Quadcap Software

Quadcap Embeddable Database

Quadcap Software

Syntax

joinedTable
  :  tableReferencePrimary ( joinSpec tableReference joinModifiers )* 
  |  LPAREN joinedTable RPAREN 
  ;


Join Types

The JOIN syntax is left-to-right, but parentheses can be used to force an alternate evaluation. Each join combines two relations (queryExpressions) to produce a third relation, according to some plan.

The joinSpec identifies the plan

  • natural joins
    • [NATURAL] INNER JOIN
    • outer joins
      • [NATURAL] LEFT [OUTER] JOIN
      • [NATURAL] RIGHT [OUTER] JOIN
      • [NATURAL] FULL [OUTER] JOIN
    • [NATURAL] UNION JOIN
  • CROSS JOIN

natural JOINs

natural joins form a relationship based on a set of common columns, as implied by the column names themselves, or as specified in an ON or USING statement.

CROSS JOIN

This join plan produces the cartesian product of the two relations. Each row of relation A is combined with each row of relation B. The resulting size of the JOIN is size(A) * size(B).

select * from A cross join B is equivalent to select a.*, b.* from a, b;

INNER JOIN

The INNER JOIN uses the "common columns" between the two joined relation to select matching rows from each table for each column value. Only matching rows (with non-null values in the candidate columns) are returned in the result

LEFT and RIGHT joins

The LEFT JOIN includes all rows from the left relation, together with the matching row from the right relation, if it exists (as in an INNER JOIN), or nulls in the right-hand columns, otherwise.

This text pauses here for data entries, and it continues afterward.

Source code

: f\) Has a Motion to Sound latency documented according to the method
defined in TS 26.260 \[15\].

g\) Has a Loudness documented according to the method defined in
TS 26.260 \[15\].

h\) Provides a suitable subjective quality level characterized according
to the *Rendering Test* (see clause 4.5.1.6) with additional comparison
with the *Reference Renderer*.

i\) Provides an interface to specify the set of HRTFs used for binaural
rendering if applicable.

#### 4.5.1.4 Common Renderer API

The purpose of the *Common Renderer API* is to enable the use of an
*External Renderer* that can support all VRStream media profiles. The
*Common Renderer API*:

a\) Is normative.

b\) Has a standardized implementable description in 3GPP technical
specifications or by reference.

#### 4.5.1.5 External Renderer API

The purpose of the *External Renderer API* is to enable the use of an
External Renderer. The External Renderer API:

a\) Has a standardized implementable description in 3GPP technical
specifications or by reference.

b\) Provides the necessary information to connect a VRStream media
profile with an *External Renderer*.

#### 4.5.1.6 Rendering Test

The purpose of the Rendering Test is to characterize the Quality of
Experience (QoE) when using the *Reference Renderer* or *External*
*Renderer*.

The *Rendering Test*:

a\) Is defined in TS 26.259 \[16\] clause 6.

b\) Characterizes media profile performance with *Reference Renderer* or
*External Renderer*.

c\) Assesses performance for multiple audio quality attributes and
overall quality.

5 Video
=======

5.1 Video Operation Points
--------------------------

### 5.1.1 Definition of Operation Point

The RIGHT JOIN includes all rows from the right relation, together with the matching row from the left relation, if it exists (as in an INNER JOIN), or nulls in the left-hand columns, otherwise.

FULL OUTER JOIN

The FULL OUTER JOIN is a combination of the LEFT and RIGHT joins.

UNION JOIN

This join essentially performs a set operation, where we start with the rows that would result from a FULL OUTER JOIN of the relations, then subtract the rows from an INNER JOIN of the same relations.

Semantic Constraints

The syntax as specified here will accept certain join expressions that are illegal; as a result there are additional semantic checks performed on all join expressions:

  • At most one of the {NATURAL, UNION, ON, USING} may be specified in a join expression.
  • If neither NATURAL or UNION is specified, then either ON or USING must be specified.